The Blues may be limiting discussion about and with their newest rising star.

Jasen Vinlove-USA TODAY Sports

Whilst reading Bernie Miklasz's Blues Bytes column from November 7th, I caught this tidbit in his column singing Vladimir Tarasenko's praises:

The Blues haven't had a total-package scorer like this since the shooting-and-smiling days of Brett Hull.

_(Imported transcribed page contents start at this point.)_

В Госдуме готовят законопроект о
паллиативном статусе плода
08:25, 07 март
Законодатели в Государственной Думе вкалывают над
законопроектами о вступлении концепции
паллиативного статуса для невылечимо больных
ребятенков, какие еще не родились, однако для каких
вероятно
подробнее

Tarasenko is just what owner Tom Stillman needs: a player who can sell tickets and pack the Scottrade Center.

That's why it was so odd to read Jeremy Rutherford's piece on Tarasenko earlier today and discover that Blues' management is getting a little tight about the amount of attention going to Tarasenko.

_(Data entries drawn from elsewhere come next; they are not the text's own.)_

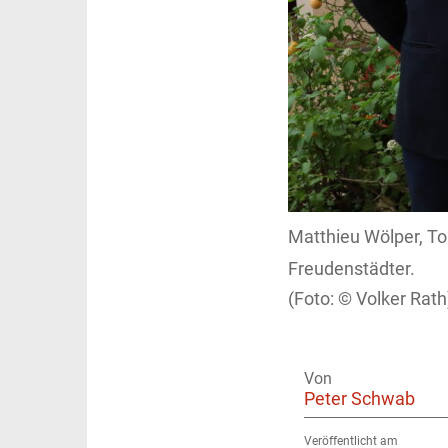
Matthieu Wölper, To
Freudenstädter.
Volker Rath
Von
Peter Schwab
Veröffentlicht am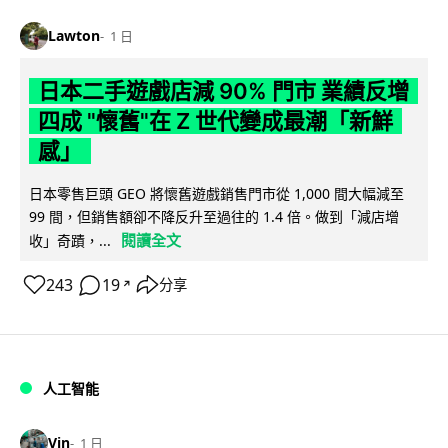
Lawton
1 日
日本二手遊戲店減 90% 門市 業績反增
四成 "懷舊"在 Z 世代變成最潮「新鮮
感」
日本零售巨頭 GEO 將懷舊遊戲銷售門市從 1,000 間大幅減至
99 間，但銷售額卻不降反升至過往的 1.4 倍。做到「減店增
閱讀全文
收」奇蹟，...
243
19
分享
↗
人工智能
Vin
1 日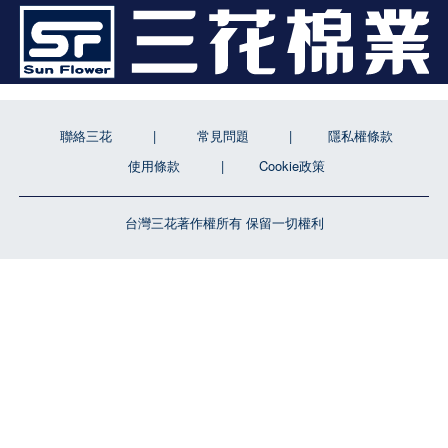
聯絡三花
常見問題
隱私權條款
使用條款
Cookie政策
台灣三花著作權所有 保留一切權利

In declining an interview request, the team refused to allow Hull, a Blues' executive, to discuss Tarasenko.

Bernie goes on to bring up a couple good points - one, why would the Blues limit a chance to sell tickets and two, too much press attention on Tarasenko may become an issue.

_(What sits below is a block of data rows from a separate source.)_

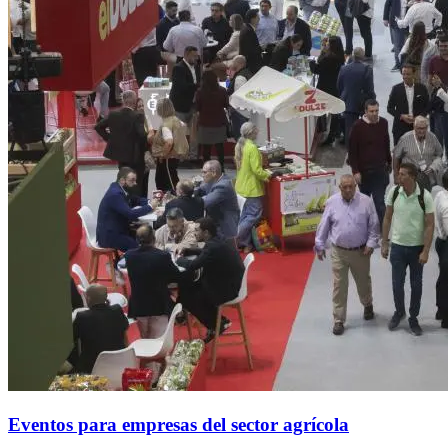
Eventos para empresas del sector agrícola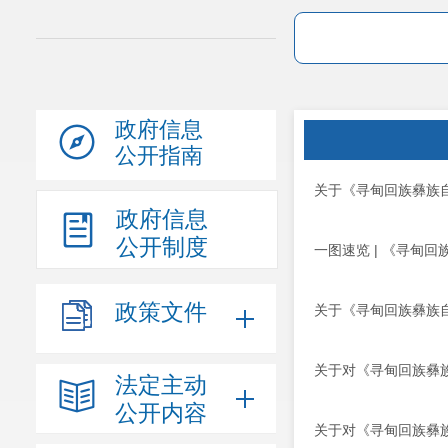
政府信息
公开指南
关于《寻甸回族彝族
政府信息
公开制度
一图速览 | 《寻甸
政策文件
关于《寻甸回族彝族
关于对《寻甸回族彝
法定主动
公开内容
关于对《寻甸回族彝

It's not about "classiness" on the Blues' part, as Miklasz tosses out. Tarasenko is still young and developing. He's humble and has humility in spades whenever he discusses his goalscoring output. Too much press attention can distract him, not from the humility, but from what he's doing on the ice. It's not going to "go to his head," but you also want to make sure that he's focused. I wouldn't consider that protecting Tarasenko exactly. I would consider it taking a step to encourage whatever mindset that he's in right now. It would be a shame if the Blues' primary source of offense gets rattled.

Putting the kibosh on the Hull interview is the part that I find most interesting. After repeated cuts between shots of Tarasenko and Hull during a FoxSports Midwest broadcast of the Anaheim Ducks game (I believe), I got the feeling that someone, somewhere, was building a narrative. The limitation of having Hull talk about Tarasenko may be to diminish that comparison (that Robb looked at so well a few days ago). Sure, it's fun to talk about how both of them can actually put the puck into the net, but comparing Tarasenko to the greatest pure goal scorer this team's ever had might be putting the cart before the horse a little bit. If you want to keep expectations reasonable, you don't compare Tarasenko to Hullie. You let him be his own player and evolve at his own rate. There's enough pressure there as it stands.